L’Elysée appelle les places européennes à se préparer à remplacer Londres
François Hollande a souhaité mercredi que les places financières européennes se préparent pour assurer des opérations qui ne pourraient plus se faire au Royaume-Uni après sa sortie de l’Union européenne. Comme la veille au soir, le président français a cité les opérations de compensation en euro, qui peuvent actuellement se faire à Londres même si le Royaume-Uni n’est pas dans la zone euro, une situation qu’il a qualifiée d'«assez exorbitante».
«Dès lors que le Royaume-Uni ne sera plus dans le marché unique, ne sera plus dans l’Union européenne si c'était sa décision dans le cadre des négociations, il n’y a aucune raison pour l’Europe et encore moins pour la zone euro de permettre à un pays qui n’est plus membre de l’Union et qui n’a jamais été membre de la zone euro de continuer à faire des opérations en euros», a-t-il souligné. «Où iraient ces transactions ? Il y a des places financières en Europe», a-t-il poursuivi.

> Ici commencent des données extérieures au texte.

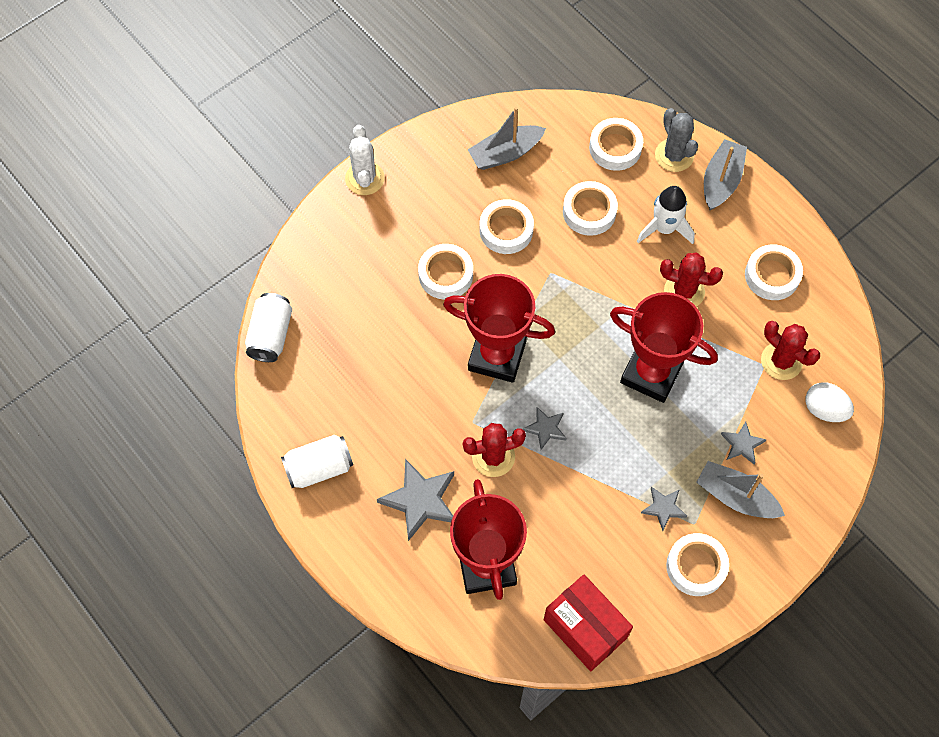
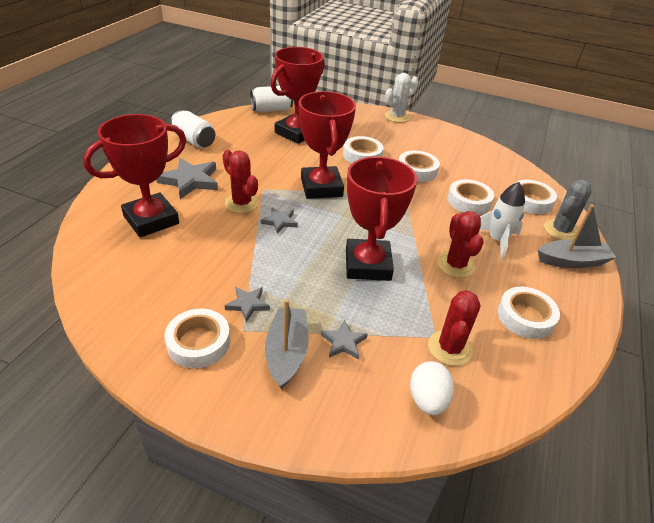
camera: 60 degrees right, 25 degrees down
(354, 329) = (297, 133): none -> red trophy
(505, 153) = (470, 158): grey boat -> none
(585, 628) = (111, 285): red box -> none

«Nous n’en sommes pas encore là puisque nous ne sommes qu’au début du processus». «Ce que je souhaite, c’est que les places financières européennes, comme elles devaient le faire d’ailleurs, se préparent pour assurer un certain nombre d’opérations qui ne pourraient plus se faire à terme au Royaume-Uni», a encore déclaré François Hollande. Le chef de l’Etat a par ailleurs plaidé en faveur de l’assouplissement des règles européennes de la concurrence pour que l’Europe puisse créer des champions mondiaux.